Patent is one of the rights granted to the creators of intellectual products. Ideas are, of course, recognized as being part of humanity’s common base and therefore not appropriable by a private person. In this respect, they are outside the law. A literary subject, an artistic principle, a political idea, or a scientific vision, for example, cannot be monopolized. What can however tilt over into private property is the concretization of the idea, theme or principle. Only then may it be the object of a private right.
In exchange for patent rights the inventor must publicly divulge the technical details on the invention. This is the typical response of the patent system to the knowledge trade off. The public availability of the technical description is an essential element. It is the basis of the balance between the inventor’s interest and those of society. This does not mean that other people can use the knowledge which is made publicly available through a patent application. It means rather that the patent system facilitates “the show”, contributes to make the knowledge visible, support informational spillovers. Before its creation in the 16th century, inventors were hostile to the idea of revealing new knowledge.
Designing incentives for what?

········

▶ _TASK TO CARRY OUT_
Copy out the passage on patents above word for word, from its first sentence through its final line.

········

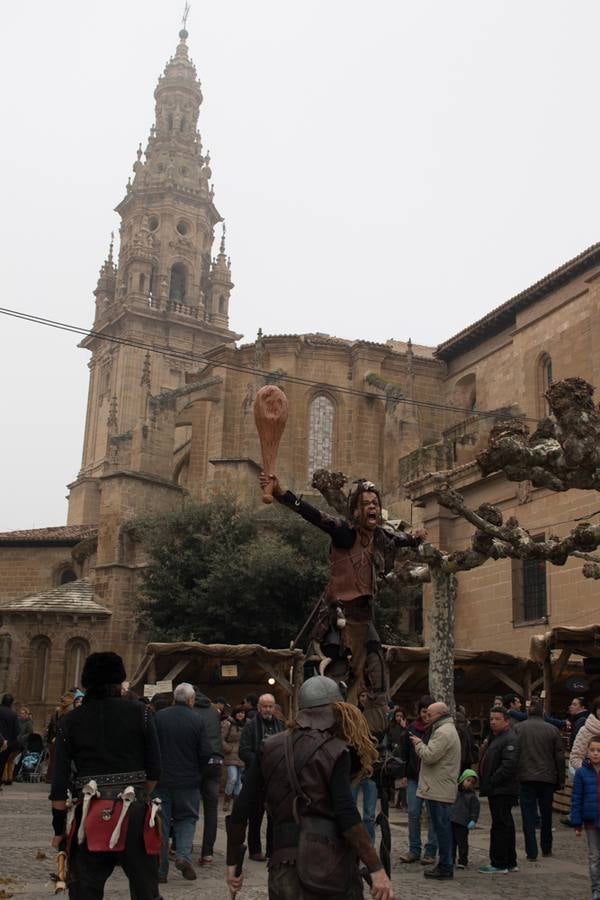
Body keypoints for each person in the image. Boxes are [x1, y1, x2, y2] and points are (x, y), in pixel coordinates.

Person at [260, 472, 425, 712]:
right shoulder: (344, 533)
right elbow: (312, 514)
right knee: (335, 682)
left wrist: (415, 538)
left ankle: (372, 730)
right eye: (366, 504)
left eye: (375, 504)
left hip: (364, 620)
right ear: (356, 511)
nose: (372, 508)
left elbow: (399, 539)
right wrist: (281, 493)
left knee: (377, 676)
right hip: (339, 620)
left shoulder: (380, 536)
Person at [225, 675, 395, 900]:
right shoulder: (337, 750)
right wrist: (376, 867)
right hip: (330, 866)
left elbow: (242, 808)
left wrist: (232, 863)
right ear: (336, 708)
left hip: (282, 866)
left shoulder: (269, 747)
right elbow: (346, 814)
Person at [50, 651, 162, 899]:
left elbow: (58, 785)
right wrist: (139, 798)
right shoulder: (141, 713)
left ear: (87, 683)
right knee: (146, 893)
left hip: (90, 815)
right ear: (119, 681)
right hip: (135, 813)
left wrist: (59, 830)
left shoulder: (70, 721)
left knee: (84, 893)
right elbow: (155, 770)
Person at [155, 683, 212, 882]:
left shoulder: (159, 717)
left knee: (160, 824)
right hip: (188, 781)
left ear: (174, 697)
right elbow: (206, 752)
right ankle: (183, 857)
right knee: (187, 819)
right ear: (190, 700)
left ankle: (160, 870)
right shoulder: (197, 720)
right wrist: (199, 772)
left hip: (162, 781)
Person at [411, 701, 461, 879]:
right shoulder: (444, 729)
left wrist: (418, 744)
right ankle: (444, 864)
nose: (426, 717)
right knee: (442, 828)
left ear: (439, 714)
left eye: (430, 714)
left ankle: (445, 866)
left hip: (439, 788)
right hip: (439, 786)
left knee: (442, 829)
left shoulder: (443, 732)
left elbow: (430, 755)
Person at [514, 700, 564, 860]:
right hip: (547, 778)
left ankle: (531, 851)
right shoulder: (553, 730)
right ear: (543, 713)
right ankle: (547, 847)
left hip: (525, 777)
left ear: (528, 712)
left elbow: (514, 754)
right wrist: (560, 779)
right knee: (546, 815)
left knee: (527, 816)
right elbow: (559, 757)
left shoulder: (518, 729)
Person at [239, 692, 285, 860]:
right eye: (264, 706)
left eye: (270, 706)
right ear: (258, 708)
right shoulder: (250, 726)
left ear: (274, 708)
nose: (267, 709)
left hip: (275, 779)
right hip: (256, 779)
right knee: (256, 816)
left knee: (274, 817)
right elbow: (243, 751)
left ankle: (273, 850)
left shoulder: (281, 726)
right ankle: (255, 850)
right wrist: (261, 761)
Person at [478, 706, 520, 874]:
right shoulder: (495, 737)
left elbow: (508, 765)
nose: (493, 722)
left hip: (502, 788)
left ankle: (500, 862)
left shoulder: (509, 738)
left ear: (506, 721)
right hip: (497, 788)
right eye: (491, 719)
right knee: (504, 824)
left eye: (497, 719)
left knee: (501, 826)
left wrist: (491, 781)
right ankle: (509, 861)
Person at [400, 695, 438, 864]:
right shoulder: (411, 729)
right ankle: (414, 849)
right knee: (413, 813)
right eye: (424, 712)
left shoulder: (437, 729)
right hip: (414, 777)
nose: (426, 715)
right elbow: (405, 754)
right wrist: (404, 775)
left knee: (432, 815)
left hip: (431, 777)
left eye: (428, 712)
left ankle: (430, 850)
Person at [192, 688, 225, 866]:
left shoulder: (190, 711)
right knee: (211, 810)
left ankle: (180, 847)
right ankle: (207, 854)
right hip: (216, 761)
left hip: (197, 763)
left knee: (190, 806)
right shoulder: (214, 711)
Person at [571, 735, 600, 900]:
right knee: (594, 856)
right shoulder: (582, 773)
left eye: (599, 750)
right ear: (587, 751)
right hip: (590, 821)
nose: (595, 753)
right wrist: (577, 822)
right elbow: (576, 798)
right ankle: (596, 889)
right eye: (592, 750)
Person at [450, 769, 480, 869]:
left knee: (462, 843)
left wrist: (473, 820)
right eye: (468, 780)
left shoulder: (472, 797)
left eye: (472, 782)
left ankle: (463, 860)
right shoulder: (455, 792)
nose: (469, 784)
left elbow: (475, 810)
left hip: (462, 823)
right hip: (452, 820)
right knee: (451, 843)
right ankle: (451, 858)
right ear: (462, 780)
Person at [222, 705, 247, 811]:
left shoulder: (248, 724)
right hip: (231, 755)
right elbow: (221, 738)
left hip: (242, 756)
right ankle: (227, 800)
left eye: (243, 713)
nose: (241, 715)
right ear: (235, 713)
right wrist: (228, 748)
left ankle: (236, 802)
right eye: (239, 712)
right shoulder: (228, 723)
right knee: (232, 778)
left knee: (239, 781)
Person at [571, 696, 600, 771]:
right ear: (595, 710)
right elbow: (575, 758)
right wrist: (589, 773)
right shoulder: (585, 730)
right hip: (591, 779)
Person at [386, 708, 408, 809]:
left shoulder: (406, 727)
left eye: (401, 716)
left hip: (402, 755)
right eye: (397, 716)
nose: (399, 718)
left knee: (402, 779)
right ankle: (392, 799)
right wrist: (391, 745)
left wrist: (404, 728)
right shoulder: (391, 726)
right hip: (393, 755)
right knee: (392, 778)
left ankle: (401, 801)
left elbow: (408, 738)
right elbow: (388, 740)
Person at [0, 695, 20, 784]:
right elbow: (17, 730)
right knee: (2, 762)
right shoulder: (13, 714)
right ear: (11, 703)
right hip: (7, 743)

········

▶ _TASK SOLUTION_
Patent is one of the rights granted to the creators of intellectual products. Ideas are, of course, recognized as being part of humanity’s common base and therefore not appropriable by a private person. In this respect, they are outside the law. A literary subject, an artistic principle, a political idea, or a scientific vision, for example, cannot be monopolized. What can however tilt over into private property is the concretization of the idea, theme or principle. Only then may it be the object of a private right.
In exchange for patent rights the inventor must publicly divulge the technical details on the invention. This is the typical response of the patent system to the knowledge trade off. The public availability of the technical description is an essential element. It is the basis of the balance between the inventor’s interest and those of society. This does not mean that other people can use the knowledge which is made publicly available through a patent application. It means rather that the patent system facilitates “the show”, contributes to make the knowledge visible, support informational spillovers. Before its creation in the 16th century, inventors were hostile to the idea of revealing new knowledge.
Designing incentives for what?